The story of a 53-year-old woman excavating her father's traumatizing past--a stint as the Jewish supervisor in charge of an all-black Housekeeping Crew for planes in WWII--by way of interviews with one of the men who served under him. At the end of the book, in a section, "How this book came to be," the author explains that the book is largely autobiographical; this story is her father's story. The historical sections, which are compelling, reflect a world that is inhumane and brutal in its racism; but Rachel's story, about how she can't commit to David who loves her, how she pushes people away because she never learned what love is, how she refuses a therapist's help, how she cruelly refuses to empathize with an abused horse, felt flat and too pat to me. I know I was supposed to feel for Rachel, with her cold and embittered father, her worn-out and disaffected mother, her sister who can only overeat and grab belongings to fill the hole of lovelessness inside her. But I found myself impatient with Rachel; she seems to have insights throughout and yet purposefully remains stuck in her behavior, and so her sudden revelation and change at the end seemed, to me, unearned. I did like much of the writing; one of my favorite lines: "[Nature] can take a heart that has lived like an empty barrel, echoing angrily with noise from the past, and fill it with hope. Love, even."

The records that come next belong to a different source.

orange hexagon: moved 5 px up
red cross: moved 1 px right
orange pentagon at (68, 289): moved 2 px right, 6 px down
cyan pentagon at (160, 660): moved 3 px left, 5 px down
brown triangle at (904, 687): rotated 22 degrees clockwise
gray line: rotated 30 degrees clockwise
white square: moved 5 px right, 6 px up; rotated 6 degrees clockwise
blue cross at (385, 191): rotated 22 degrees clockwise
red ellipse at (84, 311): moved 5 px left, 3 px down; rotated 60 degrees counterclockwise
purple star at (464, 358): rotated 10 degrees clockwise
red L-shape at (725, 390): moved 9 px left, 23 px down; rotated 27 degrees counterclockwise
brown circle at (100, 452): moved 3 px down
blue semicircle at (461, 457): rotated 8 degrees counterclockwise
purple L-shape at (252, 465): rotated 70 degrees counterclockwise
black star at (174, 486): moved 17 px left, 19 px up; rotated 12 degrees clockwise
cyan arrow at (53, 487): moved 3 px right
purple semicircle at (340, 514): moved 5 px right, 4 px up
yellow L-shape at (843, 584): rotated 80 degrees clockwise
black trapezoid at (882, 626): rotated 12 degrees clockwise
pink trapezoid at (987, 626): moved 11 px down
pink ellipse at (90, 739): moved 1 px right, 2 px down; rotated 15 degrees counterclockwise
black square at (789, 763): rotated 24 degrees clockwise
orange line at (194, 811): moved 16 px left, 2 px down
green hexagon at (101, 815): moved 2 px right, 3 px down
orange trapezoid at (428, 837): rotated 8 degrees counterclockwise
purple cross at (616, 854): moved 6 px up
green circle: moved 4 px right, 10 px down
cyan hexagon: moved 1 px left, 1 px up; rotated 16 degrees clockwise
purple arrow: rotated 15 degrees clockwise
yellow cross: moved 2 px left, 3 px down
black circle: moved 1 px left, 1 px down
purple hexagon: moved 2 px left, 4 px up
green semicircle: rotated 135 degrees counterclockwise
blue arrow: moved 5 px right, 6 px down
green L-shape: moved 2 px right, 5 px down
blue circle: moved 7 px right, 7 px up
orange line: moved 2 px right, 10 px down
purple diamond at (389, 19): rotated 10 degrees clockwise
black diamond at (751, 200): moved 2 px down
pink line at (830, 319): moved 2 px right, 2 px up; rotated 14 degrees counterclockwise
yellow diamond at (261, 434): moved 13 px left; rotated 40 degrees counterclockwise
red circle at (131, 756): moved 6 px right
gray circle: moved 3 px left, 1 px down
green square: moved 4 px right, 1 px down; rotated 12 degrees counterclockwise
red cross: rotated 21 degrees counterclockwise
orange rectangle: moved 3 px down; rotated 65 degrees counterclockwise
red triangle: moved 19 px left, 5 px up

Tuesday, September 19, 2017

Laura Cumming, THE VANISHING VALAZQUEZ: A 19TH-CENTURY BOOKSELLER'S OBSESSION WITH A LOST MASTERPIECE

As other reviewers have noted, this book holds at least three interrelated, mirroring stories: that of John Snare, who believed he had purchased a lost Valazquez when everyone else insisted it was a Van Dyck and who lost his family and his fortune defending it; Valazquez himself, who painted himself into the masterpiece *Las Meninas*, where there is represented both a mirror and a canvas; and Cumming (the author) who is retracing/mirroring John Snare's path, partly as an historian and art critic and partly, she admits, as a response to the death of her father (a painter) and her overwhelming sense of loss. At times I felt the book got a little hot and breathless over what is, at bottom, a relatively uncomplicated story; but I enjoyed it and learned a lot about painters and Valazquez, and I greatly admire the amount of research she did.